Work order
Please give back, word for word, only the lines starting at the one containing "as root (uid=0)." and ending at the one containing "N+k redundancy models" within the material below.

Study material

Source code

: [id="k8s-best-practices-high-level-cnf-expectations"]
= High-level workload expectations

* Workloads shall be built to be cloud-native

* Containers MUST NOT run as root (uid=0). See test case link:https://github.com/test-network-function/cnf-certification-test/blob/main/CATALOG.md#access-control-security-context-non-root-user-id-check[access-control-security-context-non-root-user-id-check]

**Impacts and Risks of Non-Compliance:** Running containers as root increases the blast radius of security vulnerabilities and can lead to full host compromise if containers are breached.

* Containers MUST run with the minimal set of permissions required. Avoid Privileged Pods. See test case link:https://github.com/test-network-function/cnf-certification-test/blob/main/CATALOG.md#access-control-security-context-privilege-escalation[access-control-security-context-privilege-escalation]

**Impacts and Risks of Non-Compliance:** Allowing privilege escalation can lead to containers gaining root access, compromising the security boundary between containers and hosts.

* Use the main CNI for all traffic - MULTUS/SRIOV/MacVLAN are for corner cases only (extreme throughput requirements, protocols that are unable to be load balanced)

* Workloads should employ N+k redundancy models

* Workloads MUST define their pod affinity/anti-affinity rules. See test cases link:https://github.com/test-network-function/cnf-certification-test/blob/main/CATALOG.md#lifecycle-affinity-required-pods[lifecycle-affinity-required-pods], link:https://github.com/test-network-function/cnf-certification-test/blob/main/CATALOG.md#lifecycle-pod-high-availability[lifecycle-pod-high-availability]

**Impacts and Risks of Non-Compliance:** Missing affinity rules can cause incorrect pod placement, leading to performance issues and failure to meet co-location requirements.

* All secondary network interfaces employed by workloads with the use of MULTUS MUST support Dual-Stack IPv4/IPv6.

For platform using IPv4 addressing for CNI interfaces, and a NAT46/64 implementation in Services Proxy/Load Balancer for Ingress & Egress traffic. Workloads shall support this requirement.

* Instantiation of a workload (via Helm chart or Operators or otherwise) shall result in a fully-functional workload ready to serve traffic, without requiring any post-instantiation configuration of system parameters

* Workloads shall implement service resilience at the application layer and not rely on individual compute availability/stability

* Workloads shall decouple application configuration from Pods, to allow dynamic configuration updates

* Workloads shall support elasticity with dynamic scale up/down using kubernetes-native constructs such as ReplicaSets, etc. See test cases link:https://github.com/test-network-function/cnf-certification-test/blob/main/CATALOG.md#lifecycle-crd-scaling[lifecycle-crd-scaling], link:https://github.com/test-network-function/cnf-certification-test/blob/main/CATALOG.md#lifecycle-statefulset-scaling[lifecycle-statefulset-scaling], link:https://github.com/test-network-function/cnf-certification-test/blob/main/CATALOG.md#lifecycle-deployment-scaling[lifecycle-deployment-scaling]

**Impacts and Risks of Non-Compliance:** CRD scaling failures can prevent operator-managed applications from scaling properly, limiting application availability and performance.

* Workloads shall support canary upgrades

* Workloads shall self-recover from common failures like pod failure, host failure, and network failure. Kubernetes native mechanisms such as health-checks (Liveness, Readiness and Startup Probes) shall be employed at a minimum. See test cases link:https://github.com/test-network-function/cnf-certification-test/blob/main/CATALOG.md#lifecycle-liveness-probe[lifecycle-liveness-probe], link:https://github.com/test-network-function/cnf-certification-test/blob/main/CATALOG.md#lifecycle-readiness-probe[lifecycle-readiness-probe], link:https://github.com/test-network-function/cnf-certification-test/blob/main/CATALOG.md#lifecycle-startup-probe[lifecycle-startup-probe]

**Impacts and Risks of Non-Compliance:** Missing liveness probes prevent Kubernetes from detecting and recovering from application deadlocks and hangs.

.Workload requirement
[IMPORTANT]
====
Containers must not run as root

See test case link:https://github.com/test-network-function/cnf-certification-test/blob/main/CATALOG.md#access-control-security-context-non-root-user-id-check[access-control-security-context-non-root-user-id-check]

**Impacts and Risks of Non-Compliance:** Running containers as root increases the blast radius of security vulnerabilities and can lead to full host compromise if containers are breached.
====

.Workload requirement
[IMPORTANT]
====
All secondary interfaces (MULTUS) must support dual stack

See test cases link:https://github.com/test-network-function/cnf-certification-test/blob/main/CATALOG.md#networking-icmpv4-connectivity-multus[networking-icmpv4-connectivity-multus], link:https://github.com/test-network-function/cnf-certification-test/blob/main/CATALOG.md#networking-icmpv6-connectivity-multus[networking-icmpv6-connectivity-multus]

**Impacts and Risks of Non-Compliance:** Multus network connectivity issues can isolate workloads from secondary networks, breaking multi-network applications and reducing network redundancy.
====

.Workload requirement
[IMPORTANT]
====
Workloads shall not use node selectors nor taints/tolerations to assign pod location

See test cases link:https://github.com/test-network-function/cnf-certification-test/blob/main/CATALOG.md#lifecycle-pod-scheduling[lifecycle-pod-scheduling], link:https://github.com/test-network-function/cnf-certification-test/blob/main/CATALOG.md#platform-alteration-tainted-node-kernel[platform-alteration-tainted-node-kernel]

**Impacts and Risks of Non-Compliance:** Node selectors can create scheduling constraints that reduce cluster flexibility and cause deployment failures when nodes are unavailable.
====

Answer space
* Containers MUST NOT run as root (uid=0). See test case link:https://github.com/test-network-function/cnf-certification-test/blob/main/CATALOG.md#access-control-security-context-non-root-user-id-check[access-control-security-context-non-root-user-id-check]

**Impacts and Risks of Non-Compliance:** Running containers as root increases the blast radius of security vulnerabilities and can lead to full host compromise if containers are breached.

* Containers MUST run with the minimal set of permissions required. Avoid Privileged Pods. See test case link:https://github.com/test-network-function/cnf-certification-test/blob/main/CATALOG.md#access-control-security-context-privilege-escalation[access-control-security-context-privilege-escalation]

**Impacts and Risks of Non-Compliance:** Allowing privilege escalation can lead to containers gaining root access, compromising the security boundary between containers and hosts.

* Use the main CNI for all traffic - MULTUS/SRIOV/MacVLAN are for corner cases only (extreme throughput requirements, protocols that are unable to be load balanced)

* Workloads should employ N+k redundancy models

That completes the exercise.